Et pour les médias, qu’est-ce qui a changé ?

G.G : Les mauvais côtés, c’est qu’il y a moins de ressources économiques pour les médias. Et d’autre part, leur politisation a jeté le doute sur leur honnêteté intellectuelle : tous les jours des lecteurs nous défient de plus en plus. J’ai toujours veillé à ce que Le Courrier, qui parle de politique, ne soit pas « politisé ». Mais les nouveaux lecteurs ne le savent pas forcément, et parfois certains ne supportent pas qu’il y ait un article sur telle personne ou tel sujet. L’émotion l’emporte trop souvent sur la raison.
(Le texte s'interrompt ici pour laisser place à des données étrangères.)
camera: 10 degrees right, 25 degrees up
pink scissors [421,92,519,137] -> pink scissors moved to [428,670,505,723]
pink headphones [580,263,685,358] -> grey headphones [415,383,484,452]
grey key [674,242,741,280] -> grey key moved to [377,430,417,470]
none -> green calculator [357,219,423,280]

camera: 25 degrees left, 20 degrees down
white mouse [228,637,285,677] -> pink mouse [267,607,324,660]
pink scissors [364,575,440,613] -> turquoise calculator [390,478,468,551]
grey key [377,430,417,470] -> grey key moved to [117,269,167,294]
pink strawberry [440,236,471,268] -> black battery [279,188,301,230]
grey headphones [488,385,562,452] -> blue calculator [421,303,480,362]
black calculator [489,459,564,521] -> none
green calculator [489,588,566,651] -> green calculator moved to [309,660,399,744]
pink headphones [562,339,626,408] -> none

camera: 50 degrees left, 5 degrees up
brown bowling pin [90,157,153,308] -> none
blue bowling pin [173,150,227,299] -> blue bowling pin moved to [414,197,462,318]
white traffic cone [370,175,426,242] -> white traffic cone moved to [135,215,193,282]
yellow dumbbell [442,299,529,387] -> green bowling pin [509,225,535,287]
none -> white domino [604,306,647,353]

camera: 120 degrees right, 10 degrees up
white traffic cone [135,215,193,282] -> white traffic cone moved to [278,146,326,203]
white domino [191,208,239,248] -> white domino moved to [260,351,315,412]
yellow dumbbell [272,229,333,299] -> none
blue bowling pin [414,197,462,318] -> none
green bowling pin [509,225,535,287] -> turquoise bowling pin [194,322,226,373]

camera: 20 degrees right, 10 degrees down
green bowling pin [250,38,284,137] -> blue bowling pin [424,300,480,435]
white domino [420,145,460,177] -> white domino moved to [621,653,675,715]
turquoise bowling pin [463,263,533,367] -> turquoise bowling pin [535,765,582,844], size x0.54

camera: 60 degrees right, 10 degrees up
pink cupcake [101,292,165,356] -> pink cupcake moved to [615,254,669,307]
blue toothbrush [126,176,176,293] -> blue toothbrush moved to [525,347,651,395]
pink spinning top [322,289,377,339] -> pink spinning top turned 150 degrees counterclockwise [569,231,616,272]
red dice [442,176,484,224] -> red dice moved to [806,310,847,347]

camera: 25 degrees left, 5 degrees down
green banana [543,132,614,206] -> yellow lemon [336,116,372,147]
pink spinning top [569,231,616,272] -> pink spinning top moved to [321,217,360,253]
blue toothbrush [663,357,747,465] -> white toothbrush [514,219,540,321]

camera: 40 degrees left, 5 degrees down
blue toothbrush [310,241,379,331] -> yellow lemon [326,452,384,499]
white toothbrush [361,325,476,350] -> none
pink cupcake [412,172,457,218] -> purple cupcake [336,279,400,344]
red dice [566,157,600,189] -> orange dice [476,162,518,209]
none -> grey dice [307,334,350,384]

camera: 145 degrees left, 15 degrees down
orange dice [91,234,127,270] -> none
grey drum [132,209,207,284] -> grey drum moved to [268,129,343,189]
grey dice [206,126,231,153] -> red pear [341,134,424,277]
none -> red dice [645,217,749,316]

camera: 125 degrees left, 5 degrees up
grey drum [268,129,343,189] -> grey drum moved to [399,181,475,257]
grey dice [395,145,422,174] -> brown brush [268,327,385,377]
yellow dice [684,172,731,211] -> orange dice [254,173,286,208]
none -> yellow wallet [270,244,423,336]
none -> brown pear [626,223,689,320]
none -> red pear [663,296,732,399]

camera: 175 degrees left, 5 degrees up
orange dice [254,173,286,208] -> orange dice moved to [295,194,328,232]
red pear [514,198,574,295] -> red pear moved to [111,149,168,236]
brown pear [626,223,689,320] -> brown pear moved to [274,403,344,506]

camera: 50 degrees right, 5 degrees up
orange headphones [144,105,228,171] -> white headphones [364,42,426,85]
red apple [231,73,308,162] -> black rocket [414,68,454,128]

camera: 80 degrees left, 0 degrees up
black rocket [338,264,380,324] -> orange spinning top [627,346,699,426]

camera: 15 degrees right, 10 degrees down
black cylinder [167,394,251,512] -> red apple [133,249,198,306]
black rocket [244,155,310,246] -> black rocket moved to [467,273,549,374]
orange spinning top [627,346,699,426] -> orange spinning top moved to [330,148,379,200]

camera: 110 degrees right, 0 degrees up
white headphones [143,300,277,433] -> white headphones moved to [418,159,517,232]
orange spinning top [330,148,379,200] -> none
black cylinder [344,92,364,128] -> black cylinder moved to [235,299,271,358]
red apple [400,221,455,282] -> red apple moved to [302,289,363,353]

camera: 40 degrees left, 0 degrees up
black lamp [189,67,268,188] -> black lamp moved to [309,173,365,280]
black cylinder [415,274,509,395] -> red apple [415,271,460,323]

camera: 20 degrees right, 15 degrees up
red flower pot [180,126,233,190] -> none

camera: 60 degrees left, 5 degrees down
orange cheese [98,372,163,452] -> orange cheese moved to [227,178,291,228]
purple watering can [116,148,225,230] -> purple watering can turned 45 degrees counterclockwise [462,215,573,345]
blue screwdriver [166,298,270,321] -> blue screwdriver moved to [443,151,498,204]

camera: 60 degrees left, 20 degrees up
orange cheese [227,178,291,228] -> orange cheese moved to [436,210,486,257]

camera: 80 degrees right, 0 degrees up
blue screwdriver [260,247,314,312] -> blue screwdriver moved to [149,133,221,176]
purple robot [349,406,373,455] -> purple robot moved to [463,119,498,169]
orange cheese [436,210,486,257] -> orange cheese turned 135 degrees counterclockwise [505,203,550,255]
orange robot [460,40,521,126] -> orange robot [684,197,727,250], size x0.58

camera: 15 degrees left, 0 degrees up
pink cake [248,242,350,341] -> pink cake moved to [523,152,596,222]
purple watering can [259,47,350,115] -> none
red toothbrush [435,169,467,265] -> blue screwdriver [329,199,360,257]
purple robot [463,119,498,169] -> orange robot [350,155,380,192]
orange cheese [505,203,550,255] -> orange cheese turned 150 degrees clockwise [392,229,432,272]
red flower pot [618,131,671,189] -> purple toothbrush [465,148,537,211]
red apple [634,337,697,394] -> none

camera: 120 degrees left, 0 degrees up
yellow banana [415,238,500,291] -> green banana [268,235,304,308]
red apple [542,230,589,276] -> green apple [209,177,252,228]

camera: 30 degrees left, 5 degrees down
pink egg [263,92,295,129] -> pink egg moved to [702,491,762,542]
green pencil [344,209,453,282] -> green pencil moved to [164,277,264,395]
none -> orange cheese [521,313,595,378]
Les bonnes nouvelles pour les médias, c’est qu’ils demeurent incontournable, et puis que les lecteurs apprécient de plus en plus de les commenter sur les réseaux sociaux : ça devient plus interractif. Comme je viens de le dire, il y a certainement trop d’émotion… mais au moins il y a de l’action !

Avez-vous eu des bons “scoops” en huit ans ?

Beaucoup au niveau local, mais surtout des analyses pertinentes. Politique et géopolitique ne sont pas nos spécialités, mais notons qu’en 2016 nous avions quand même, par exemple, appelé à la prudence quant aux sondages qui donnaient Hillary Clinton largement en tête.

L’an passé nous avions aussi prévenu en avril et en novembre que l’OTAN risquait de se faire tester en Ukraine (et à Taïwan), et que c’était l’une des principales raisons du retrait des troupes américaines d’Afghanistan. Et qu’en conséquence il ne fallait pas considérer ce retrait comme une “défaite”. Ceux qui nous ont lu ont ainsi pu comprendre avant les autres ce qui se jouait sur la scène internationale.